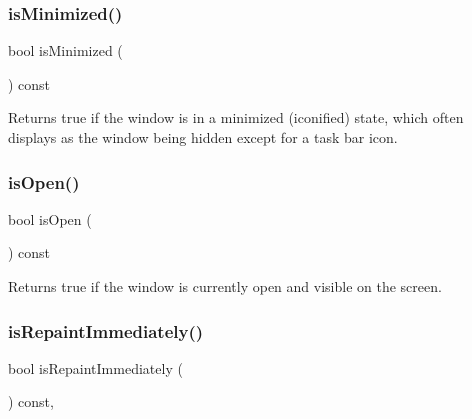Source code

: \subsubsection{\texorpdfstring{is\+Minimized()}{isMinimized()}}
{\footnotesize\ttfamily bool is\+Minimized (\begin{DoxyParamCaption}{ }\end{DoxyParamCaption}) const\hspace{0.3cm}{\ttfamily [virtual]}}



Returns true if the window is in a minimized (iconified) state, which often displays as the window being hidden except for a task bar icon. 

\mbox{\label{classsgl_1_1GWindow_a002ed331862370f434b7befe331b5a0b}} 
\subsubsection{\texorpdfstring{is\+Open()}{isOpen()}}
{\footnotesize\ttfamily bool is\+Open (\begin{DoxyParamCaption}{ }\end{DoxyParamCaption}) const\hspace{0.3cm}{\ttfamily [virtual]}}



Returns true if the window is currently open and visible on the screen. 

\mbox{\label{classsgl_1_1GWindow_a45b1955433b8bf8a449a216b847d87f7}} 
\subsubsection{\texorpdfstring{is\+Repaint\+Immediately()}{isRepaintImmediately()}}
{\footnotesize\ttfamily bool is\+Repaint\+Immediately (\begin{DoxyParamCaption}{ }\end{DoxyParamCaption}) const\hspace{0.3cm}{\ttfamily [override]}, {\ttfamily [virtual]}}



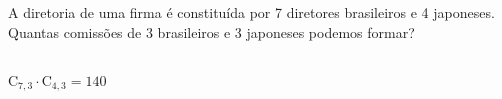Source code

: \begin{ex}
A diretoria de uma firma é constituída por 7 diretores brasileiros e 4 japoneses. Quantas comissões de 3 brasileiros e 3 japoneses podemos formar?
  \begin{sol}
   \phantom{A} \\
   $\mathrm{C}_{7,3}\cdot\mathrm{C}_{4,3}=140$
  \end{sol}
\end{ex}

================================

Work instructions: Exactly as they stand, the entries must be written out again, pictures excluded.

Answer for the task:
Source code

: \subsubsection{\texorpdfstring{is\+Minimized()}{isMinimized()}}
{\footnotesize\ttfamily bool is\+Minimized (\begin{DoxyParamCaption}{ }\end{DoxyParamCaption}) const\hspace{0.3cm}{\ttfamily [virtual]}}



Returns true if the window is in a minimized (iconified) state, which often displays as the window being hidden except for a task bar icon. 

\mbox{\label{classsgl_1_1GWindow_a002ed331862370f434b7befe331b5a0b}} 
\subsubsection{\texorpdfstring{is\+Open()}{isOpen()}}
{\footnotesize\ttfamily bool is\+Open (\begin{DoxyParamCaption}{ }\end{DoxyParamCaption}) const\hspace{0.3cm}{\ttfamily [virtual]}}



Returns true if the window is currently open and visible on the screen. 

\mbox{\label{classsgl_1_1GWindow_a45b1955433b8bf8a449a216b847d87f7}} 
\subsubsection{\texorpdfstring{is\+Repaint\+Immediately()}{isRepaintImmediately()}}
{\footnotesize\ttfamily bool is\+Repaint\+Immediately (\begin{DoxyParamCaption}{ }\end{DoxyParamCaption}) const\hspace{0.3cm}{\ttfamily [override]}, {\ttfamily [virtual]}}



Source code

: \begin{ex}
A diretoria de uma firma é constituída por 7 diretores brasileiros e 4 japoneses. Quantas comissões de 3 brasileiros e 3 japoneses podemos formar?
  \begin{sol}
   \phantom{A} \\
   $\mathrm{C}_{7,3}\cdot\mathrm{C}_{4,3}=140$
  \end{sol}
\end{ex}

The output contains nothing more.